§ TRAVAIL DEMANDÉ:
Recopiez à l'identique les lignes depuis le début des lignes extraites jusqu'à celle qui contient « For every layout », celle-ci incluse. N'incluez pas les images dans votre réponse.

§ Lignes extraites:
╭──

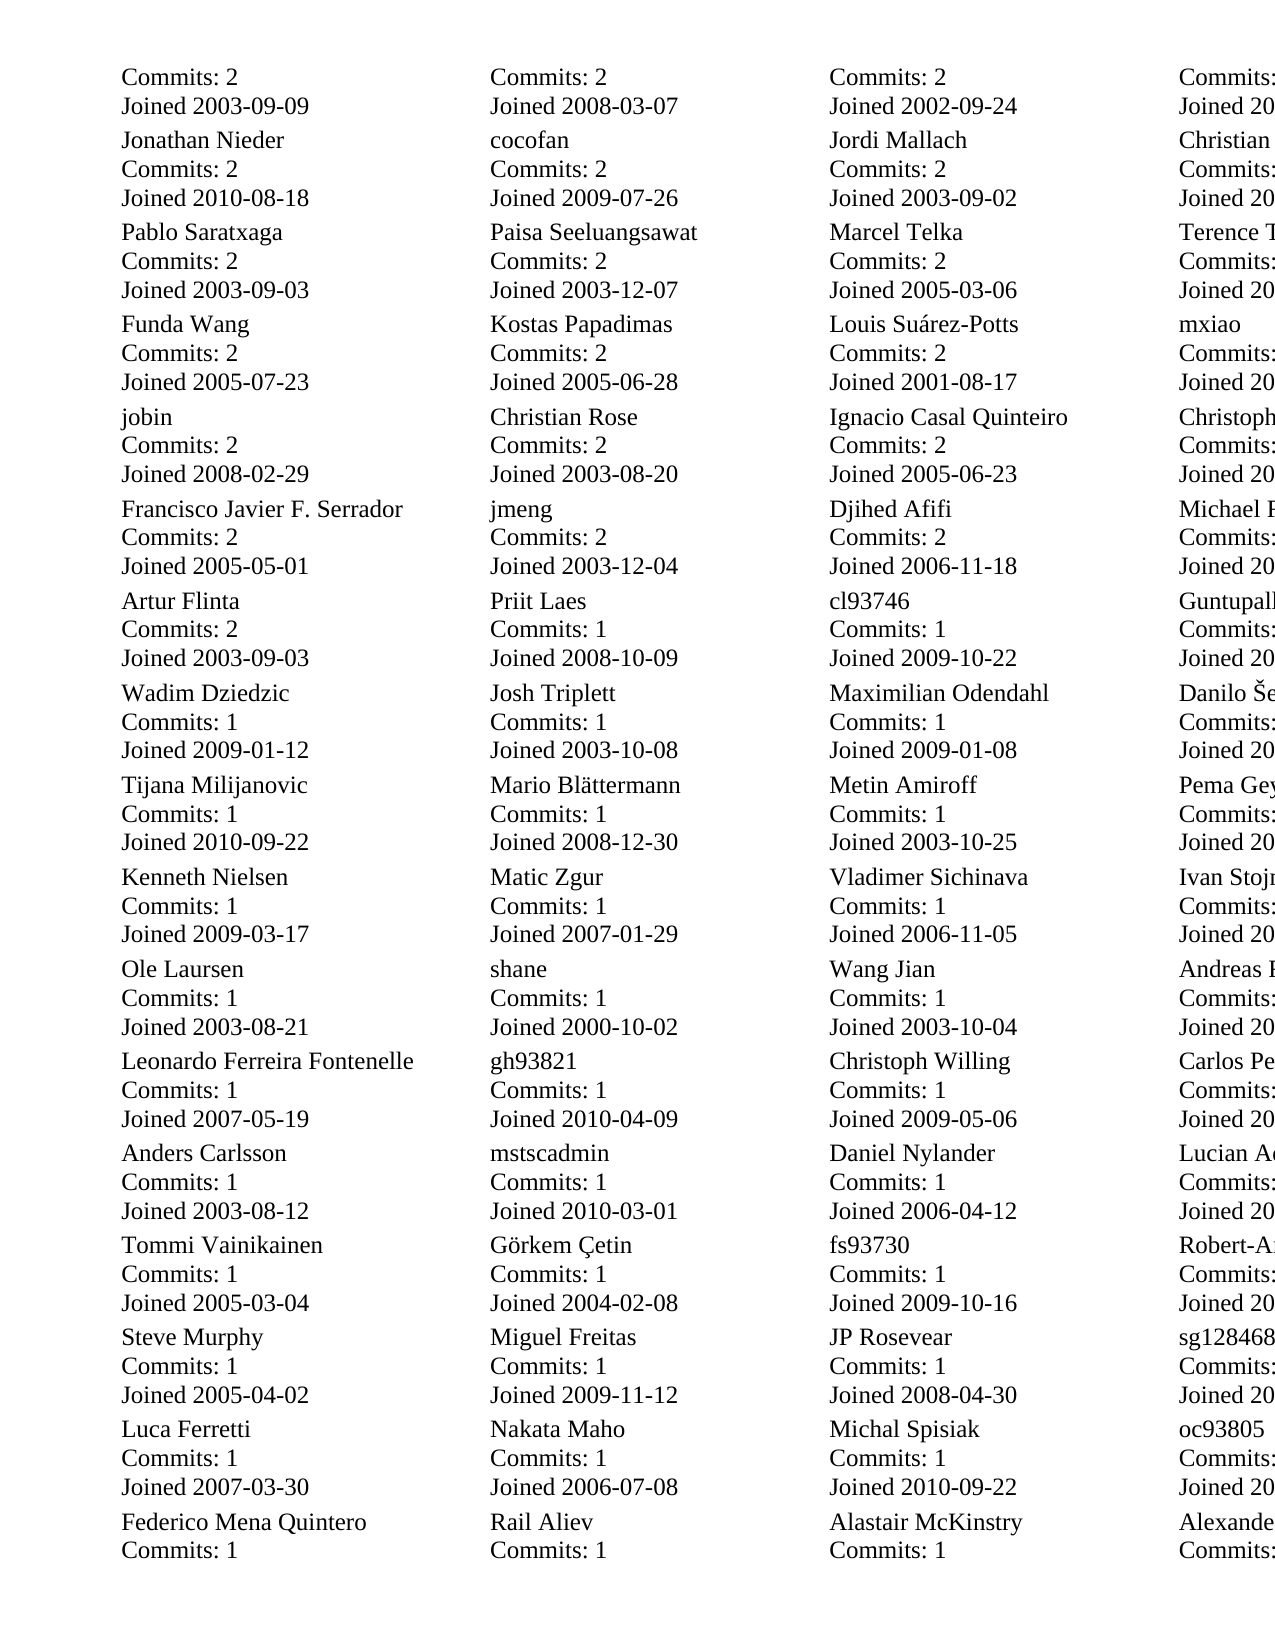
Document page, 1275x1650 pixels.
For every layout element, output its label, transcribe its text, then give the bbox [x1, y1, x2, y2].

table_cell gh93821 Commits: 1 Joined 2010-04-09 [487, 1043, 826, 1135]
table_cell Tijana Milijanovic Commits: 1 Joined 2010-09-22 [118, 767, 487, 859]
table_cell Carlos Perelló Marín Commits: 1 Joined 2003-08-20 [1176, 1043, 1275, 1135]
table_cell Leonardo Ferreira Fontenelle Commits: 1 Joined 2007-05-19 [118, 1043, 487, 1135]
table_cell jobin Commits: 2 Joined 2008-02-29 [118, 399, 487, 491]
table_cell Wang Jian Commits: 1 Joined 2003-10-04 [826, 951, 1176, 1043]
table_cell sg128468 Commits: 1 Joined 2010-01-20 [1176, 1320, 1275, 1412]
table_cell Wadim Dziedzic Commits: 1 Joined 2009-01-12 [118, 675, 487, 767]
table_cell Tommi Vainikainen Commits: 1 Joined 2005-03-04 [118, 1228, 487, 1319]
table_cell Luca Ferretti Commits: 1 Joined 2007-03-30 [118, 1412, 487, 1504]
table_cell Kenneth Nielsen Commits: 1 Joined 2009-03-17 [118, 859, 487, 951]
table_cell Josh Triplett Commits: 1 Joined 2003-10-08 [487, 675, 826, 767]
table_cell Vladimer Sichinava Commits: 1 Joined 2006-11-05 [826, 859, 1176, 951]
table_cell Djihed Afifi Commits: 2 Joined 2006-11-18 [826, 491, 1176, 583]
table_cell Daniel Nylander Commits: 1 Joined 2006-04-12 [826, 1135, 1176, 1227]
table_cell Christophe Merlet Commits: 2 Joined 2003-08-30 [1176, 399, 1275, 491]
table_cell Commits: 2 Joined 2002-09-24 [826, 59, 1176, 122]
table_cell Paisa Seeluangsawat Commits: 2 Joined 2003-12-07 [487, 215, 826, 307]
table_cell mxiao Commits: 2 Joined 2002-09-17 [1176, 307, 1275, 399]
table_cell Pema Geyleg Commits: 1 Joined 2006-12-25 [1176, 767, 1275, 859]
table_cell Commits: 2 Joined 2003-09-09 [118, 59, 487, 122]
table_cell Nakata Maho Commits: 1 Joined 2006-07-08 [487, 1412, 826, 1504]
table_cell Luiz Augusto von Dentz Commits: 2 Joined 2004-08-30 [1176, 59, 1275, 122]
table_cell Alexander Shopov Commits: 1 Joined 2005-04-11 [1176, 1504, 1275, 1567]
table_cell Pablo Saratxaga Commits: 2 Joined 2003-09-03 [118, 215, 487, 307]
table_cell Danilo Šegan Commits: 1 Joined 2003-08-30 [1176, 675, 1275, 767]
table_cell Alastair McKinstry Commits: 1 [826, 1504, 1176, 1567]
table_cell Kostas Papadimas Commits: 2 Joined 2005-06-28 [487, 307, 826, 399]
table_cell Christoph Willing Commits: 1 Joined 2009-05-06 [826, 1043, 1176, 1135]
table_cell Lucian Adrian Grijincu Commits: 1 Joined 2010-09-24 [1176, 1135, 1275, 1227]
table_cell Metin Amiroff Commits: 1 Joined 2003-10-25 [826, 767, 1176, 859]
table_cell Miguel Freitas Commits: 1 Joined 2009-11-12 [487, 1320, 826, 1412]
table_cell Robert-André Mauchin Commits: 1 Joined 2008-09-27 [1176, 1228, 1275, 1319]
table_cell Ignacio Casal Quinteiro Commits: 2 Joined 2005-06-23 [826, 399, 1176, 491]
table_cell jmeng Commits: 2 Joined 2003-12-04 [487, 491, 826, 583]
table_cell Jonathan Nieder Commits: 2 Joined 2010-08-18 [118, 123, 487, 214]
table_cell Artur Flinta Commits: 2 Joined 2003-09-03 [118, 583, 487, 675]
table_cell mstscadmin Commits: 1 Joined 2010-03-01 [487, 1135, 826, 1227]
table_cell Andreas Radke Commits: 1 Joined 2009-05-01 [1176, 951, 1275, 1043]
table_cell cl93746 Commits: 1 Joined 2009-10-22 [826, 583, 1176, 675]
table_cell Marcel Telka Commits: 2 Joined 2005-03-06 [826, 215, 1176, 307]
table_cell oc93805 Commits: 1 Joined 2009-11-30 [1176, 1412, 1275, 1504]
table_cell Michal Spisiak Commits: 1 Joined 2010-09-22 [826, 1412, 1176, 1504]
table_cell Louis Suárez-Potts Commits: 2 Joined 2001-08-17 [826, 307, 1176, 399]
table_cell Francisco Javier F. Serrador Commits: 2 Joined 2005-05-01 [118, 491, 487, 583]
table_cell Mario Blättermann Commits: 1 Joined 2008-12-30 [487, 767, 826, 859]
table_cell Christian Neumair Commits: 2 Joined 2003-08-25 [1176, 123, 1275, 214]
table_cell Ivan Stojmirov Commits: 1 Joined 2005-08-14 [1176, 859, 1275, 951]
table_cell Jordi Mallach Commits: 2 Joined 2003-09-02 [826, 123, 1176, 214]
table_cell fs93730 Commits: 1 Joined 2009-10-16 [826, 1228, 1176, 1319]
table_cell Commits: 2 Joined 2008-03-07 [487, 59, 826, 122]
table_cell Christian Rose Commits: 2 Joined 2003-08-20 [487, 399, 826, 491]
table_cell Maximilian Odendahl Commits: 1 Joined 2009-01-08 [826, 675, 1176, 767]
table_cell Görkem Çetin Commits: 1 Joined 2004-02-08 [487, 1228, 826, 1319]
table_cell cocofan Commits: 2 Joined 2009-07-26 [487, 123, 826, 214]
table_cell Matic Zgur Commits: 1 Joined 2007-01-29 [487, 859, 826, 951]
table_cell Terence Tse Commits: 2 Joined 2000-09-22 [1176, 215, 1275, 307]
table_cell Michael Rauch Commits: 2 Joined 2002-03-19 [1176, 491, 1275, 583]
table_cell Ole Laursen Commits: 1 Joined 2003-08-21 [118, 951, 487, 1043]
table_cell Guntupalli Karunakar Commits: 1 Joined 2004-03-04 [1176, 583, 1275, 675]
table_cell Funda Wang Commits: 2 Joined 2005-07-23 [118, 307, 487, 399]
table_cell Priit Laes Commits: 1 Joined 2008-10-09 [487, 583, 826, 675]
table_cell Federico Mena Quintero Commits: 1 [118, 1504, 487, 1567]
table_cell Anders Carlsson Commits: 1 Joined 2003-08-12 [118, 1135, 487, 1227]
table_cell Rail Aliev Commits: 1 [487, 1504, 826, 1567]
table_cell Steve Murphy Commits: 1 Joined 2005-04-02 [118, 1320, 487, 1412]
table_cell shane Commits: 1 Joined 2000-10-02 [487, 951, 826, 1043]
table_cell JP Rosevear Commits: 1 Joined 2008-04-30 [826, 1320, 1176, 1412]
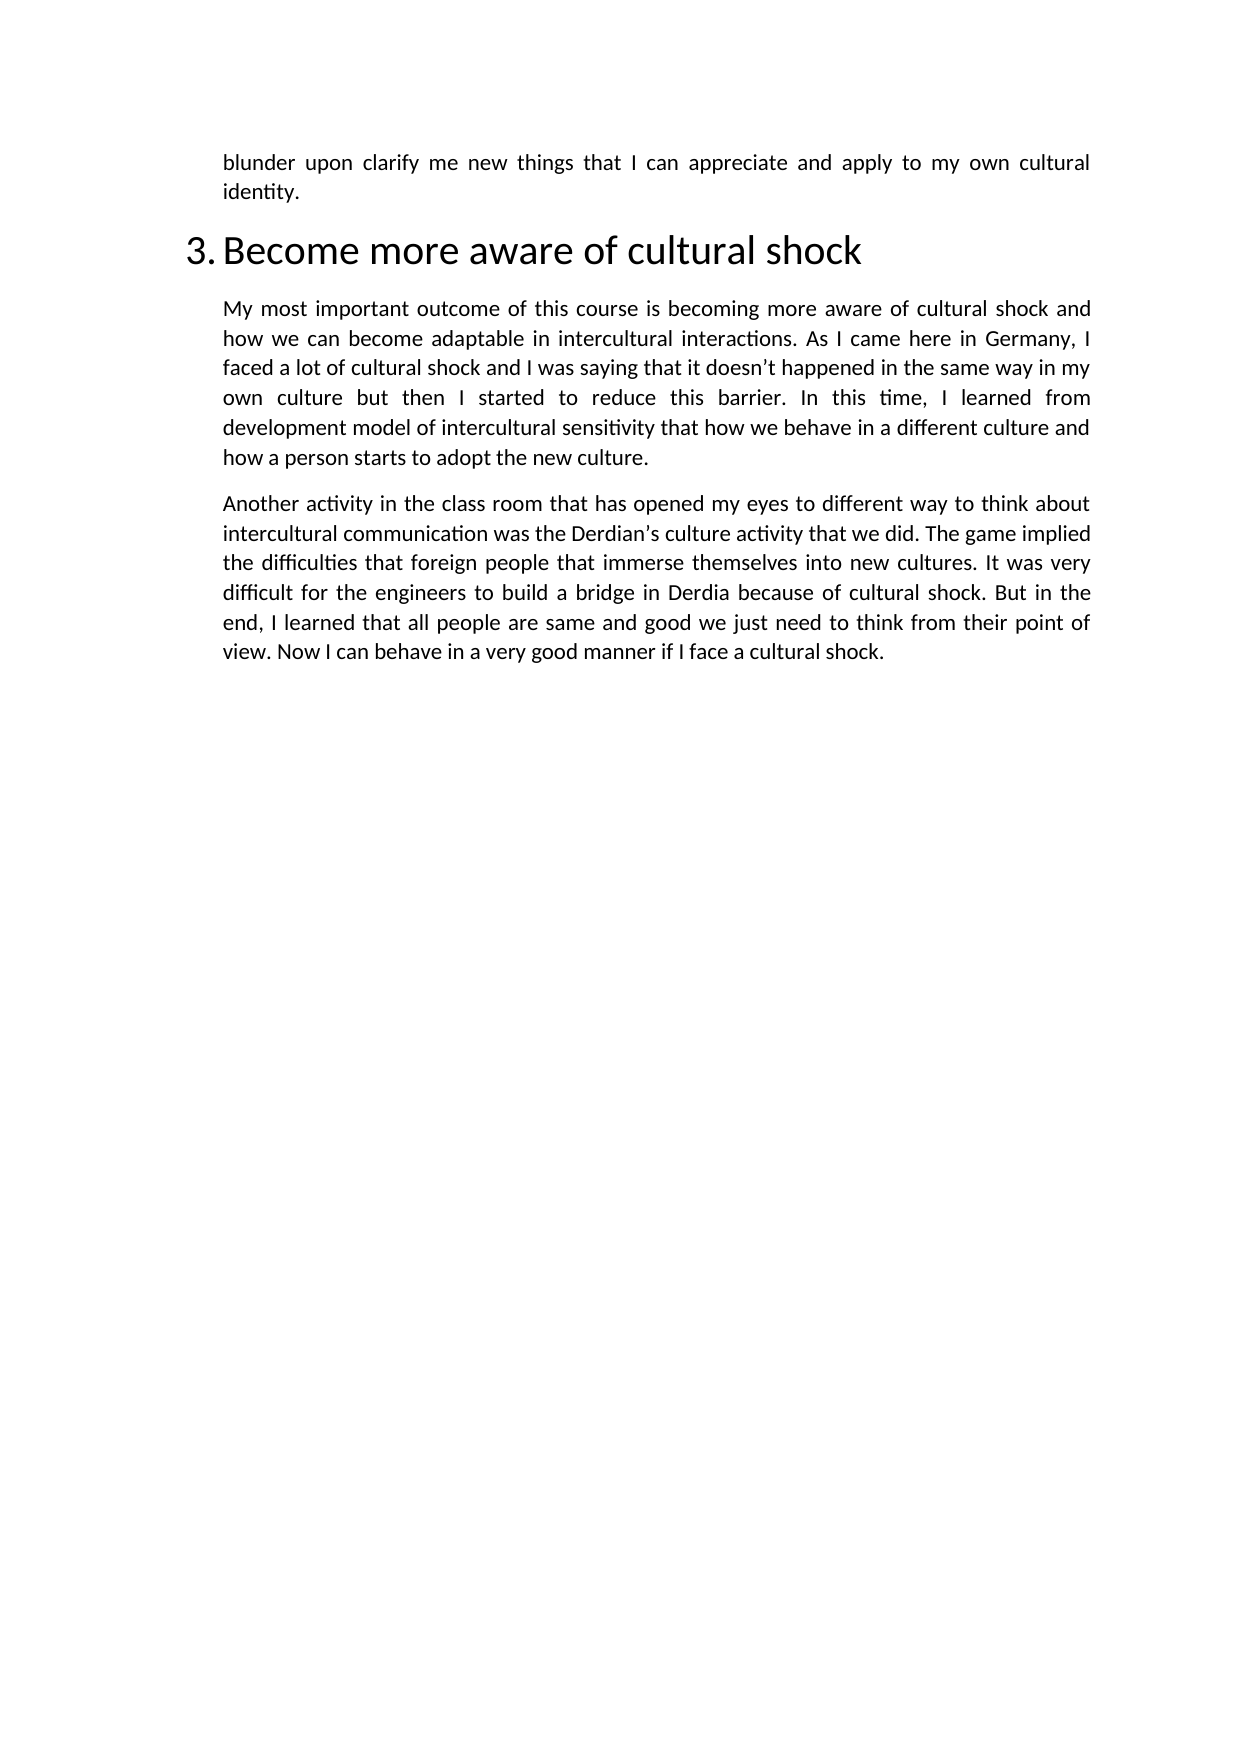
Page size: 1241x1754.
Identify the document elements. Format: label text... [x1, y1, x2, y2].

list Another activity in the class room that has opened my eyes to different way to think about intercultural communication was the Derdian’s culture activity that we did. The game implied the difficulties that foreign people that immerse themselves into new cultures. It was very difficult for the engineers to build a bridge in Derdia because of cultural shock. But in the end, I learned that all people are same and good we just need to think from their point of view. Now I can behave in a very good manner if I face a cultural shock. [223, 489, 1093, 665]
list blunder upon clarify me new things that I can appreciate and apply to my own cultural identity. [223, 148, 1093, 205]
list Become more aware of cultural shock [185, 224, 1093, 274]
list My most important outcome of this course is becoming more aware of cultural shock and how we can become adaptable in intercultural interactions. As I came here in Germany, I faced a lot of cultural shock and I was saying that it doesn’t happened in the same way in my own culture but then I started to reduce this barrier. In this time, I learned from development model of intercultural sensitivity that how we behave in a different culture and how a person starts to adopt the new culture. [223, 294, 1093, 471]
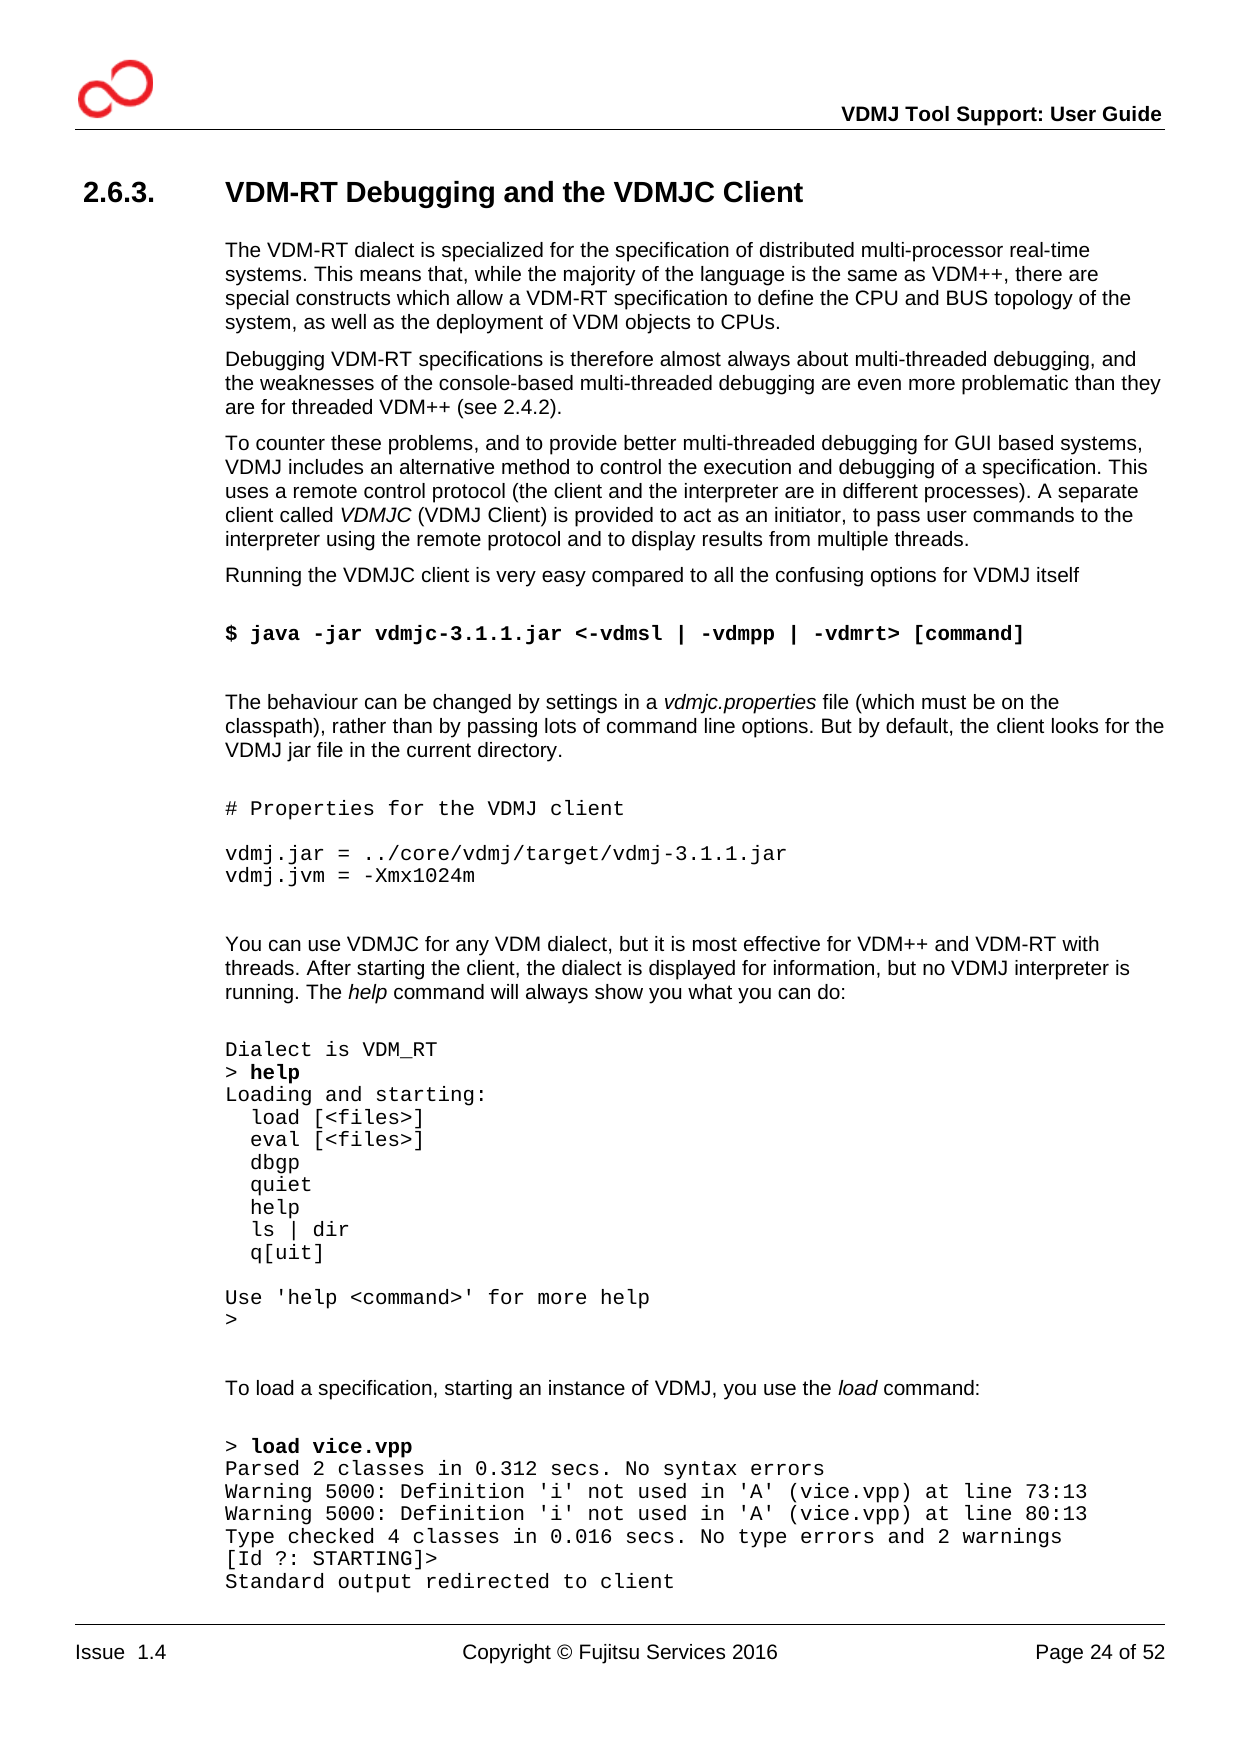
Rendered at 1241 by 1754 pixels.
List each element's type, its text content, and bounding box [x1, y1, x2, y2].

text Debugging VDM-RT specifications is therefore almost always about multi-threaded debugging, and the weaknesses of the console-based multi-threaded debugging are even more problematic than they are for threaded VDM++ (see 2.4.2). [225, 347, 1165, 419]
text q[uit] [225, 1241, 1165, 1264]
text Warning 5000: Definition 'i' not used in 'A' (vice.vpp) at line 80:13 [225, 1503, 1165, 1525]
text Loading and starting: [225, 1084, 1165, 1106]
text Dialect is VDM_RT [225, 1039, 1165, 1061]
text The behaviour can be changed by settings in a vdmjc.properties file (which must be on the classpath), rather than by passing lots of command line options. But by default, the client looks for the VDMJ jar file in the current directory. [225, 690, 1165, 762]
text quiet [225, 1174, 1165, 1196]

╰──

§ RÉPONSE COMPLÈTE:
Document page, 1275x1650 pixels.
For every layout element, output its label, transcribe its text, then give the bbox [x1, y1, x2, y2].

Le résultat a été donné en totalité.